So it would be 180 hours total of drawing practice in 30 days. So far on my first day I have 55 mins of drawing so I have quite a ways to go


----------



## mjkittredge (Sep 8, 2012)

I want to learn how to remodel/refurnish furniture. I have an ugly old sofa that has a good frame but the covering is faded and hideous. I was thinking, what if I could strip that off, get some fabric and tools, and give it a new cover, one that I designed myself, have an artistic theme to it.

I'd have to buy stuff and learn some techniques. But it would probably be cheaper overall than simply buying a new sofa and paying people to haul it into my apartment.


----------



## slyfox (Nov 18, 2007)

mjkittredge said:


> I want to learn how to remodel/refurnish furniture. I have an ugly old sofa that has a good frame but the covering is faded and hideous. I was thinking, what if I could strip that off, get some fabric and tools, and give it a new cover, one that I designed myself, have an artistic theme to it.
> 
> I'd have to buy stuff and learn some techniques. But it would probably be cheaper overall than simply buying a new sofa and paying people to haul it into my apartment.

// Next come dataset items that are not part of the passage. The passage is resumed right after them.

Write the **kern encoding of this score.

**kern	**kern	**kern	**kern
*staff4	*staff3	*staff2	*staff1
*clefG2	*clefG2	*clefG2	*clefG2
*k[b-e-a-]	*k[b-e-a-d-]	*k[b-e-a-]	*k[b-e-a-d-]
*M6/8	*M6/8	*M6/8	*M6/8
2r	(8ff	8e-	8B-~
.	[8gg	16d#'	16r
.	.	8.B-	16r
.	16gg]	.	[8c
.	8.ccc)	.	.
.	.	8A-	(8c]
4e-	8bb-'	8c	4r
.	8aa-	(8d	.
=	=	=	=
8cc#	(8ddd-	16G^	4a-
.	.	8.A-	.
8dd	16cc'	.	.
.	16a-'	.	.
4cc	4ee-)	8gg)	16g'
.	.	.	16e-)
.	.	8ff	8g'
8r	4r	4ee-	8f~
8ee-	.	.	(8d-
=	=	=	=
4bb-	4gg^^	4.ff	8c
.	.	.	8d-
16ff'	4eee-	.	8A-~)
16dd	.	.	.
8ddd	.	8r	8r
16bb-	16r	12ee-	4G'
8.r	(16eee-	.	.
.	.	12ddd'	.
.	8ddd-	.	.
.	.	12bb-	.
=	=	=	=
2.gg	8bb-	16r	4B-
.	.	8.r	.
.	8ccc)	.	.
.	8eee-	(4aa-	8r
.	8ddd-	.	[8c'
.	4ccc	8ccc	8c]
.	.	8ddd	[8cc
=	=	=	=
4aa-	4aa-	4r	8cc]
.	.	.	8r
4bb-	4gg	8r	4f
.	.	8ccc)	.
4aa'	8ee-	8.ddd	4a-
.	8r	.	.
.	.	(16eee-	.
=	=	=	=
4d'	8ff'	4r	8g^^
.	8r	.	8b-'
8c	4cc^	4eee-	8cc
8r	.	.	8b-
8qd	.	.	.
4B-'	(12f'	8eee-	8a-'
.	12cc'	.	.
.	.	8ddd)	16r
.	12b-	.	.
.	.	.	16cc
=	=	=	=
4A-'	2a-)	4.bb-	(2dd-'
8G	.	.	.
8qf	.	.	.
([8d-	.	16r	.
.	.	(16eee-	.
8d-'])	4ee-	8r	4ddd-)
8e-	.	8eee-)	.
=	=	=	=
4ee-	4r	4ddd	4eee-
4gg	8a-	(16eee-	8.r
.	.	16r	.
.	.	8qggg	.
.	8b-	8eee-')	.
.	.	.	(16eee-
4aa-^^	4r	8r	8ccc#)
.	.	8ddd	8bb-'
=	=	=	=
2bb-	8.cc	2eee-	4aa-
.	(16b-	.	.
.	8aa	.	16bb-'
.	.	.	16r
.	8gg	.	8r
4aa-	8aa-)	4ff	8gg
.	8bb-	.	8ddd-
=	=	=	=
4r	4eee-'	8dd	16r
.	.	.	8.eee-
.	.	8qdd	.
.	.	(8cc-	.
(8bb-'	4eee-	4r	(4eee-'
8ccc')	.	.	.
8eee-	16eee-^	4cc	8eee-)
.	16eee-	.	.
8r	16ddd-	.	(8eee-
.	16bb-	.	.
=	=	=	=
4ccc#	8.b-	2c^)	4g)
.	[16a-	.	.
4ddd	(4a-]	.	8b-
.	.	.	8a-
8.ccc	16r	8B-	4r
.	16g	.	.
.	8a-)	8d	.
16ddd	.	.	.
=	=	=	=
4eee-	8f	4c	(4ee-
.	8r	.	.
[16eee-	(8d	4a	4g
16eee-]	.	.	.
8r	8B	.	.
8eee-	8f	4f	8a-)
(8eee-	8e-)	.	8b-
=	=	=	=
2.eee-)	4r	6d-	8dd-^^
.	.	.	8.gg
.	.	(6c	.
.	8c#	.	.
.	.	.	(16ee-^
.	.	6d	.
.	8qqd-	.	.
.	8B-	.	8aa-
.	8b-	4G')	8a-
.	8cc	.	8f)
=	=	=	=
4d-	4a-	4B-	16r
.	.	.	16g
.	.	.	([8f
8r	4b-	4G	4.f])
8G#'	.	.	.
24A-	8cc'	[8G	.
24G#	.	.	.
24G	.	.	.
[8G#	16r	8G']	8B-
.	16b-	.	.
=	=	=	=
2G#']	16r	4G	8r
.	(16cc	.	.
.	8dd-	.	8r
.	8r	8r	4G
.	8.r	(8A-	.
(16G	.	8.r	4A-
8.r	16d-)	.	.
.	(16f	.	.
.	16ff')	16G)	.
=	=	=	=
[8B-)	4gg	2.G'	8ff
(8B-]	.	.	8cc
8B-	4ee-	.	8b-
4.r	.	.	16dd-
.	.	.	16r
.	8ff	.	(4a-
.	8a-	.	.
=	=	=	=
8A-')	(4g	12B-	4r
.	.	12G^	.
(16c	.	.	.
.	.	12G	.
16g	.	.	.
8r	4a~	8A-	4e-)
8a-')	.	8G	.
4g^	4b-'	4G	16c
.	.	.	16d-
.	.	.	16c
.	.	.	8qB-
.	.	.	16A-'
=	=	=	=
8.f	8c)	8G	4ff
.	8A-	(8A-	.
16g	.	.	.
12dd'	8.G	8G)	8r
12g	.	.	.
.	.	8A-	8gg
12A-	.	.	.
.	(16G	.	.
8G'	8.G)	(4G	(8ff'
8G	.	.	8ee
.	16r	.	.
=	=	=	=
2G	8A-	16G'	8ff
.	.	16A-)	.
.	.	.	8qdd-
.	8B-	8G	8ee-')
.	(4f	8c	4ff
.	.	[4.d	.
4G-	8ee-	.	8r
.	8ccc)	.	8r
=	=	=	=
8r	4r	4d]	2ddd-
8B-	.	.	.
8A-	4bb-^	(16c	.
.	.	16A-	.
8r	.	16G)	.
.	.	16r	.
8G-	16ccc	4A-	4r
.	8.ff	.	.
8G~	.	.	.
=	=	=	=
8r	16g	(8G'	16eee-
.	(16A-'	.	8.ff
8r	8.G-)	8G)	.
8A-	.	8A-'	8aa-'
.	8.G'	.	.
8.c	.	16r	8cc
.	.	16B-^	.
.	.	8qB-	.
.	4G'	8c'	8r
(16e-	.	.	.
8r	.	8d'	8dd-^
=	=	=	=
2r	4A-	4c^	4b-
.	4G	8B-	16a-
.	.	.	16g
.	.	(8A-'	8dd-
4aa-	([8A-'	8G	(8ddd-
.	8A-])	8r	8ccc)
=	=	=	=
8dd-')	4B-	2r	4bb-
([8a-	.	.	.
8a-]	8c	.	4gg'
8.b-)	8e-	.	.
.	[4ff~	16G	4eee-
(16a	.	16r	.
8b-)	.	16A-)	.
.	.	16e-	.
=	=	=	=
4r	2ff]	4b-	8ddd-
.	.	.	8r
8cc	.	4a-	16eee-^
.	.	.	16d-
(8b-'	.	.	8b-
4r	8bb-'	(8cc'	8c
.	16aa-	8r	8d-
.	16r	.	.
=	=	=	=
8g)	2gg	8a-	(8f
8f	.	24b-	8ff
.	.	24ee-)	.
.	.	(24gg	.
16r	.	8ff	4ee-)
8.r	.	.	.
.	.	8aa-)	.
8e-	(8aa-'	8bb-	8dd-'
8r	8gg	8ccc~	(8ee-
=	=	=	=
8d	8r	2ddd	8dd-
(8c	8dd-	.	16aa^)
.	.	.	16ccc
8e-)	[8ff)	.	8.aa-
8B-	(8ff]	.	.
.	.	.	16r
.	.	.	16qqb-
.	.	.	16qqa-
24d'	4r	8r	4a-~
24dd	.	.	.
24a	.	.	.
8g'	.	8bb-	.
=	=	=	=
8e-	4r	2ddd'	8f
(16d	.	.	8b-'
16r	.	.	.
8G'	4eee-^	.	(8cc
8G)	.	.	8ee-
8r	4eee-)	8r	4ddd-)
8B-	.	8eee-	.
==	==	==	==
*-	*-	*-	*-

Good luck! Sounds like a good thing to learn. Wouldn't mind learning that myself especially since our cat ruined my chair with his claws  Know this is separate from what you are talking about, but I might attempt to make some wicker furniture someday.


----------



## slyfox (Nov 18, 2007)

Did about 2 hours of drawing the first day but have gotten way off track. After I get things straightened out I'll have to try to get caught up or reset this goal


----------



## Flora20 (Mar 18, 2013)

I want to do some inking practice for least 1 hour everyday and maybe do 2 hours of watercolors on weekends.


----------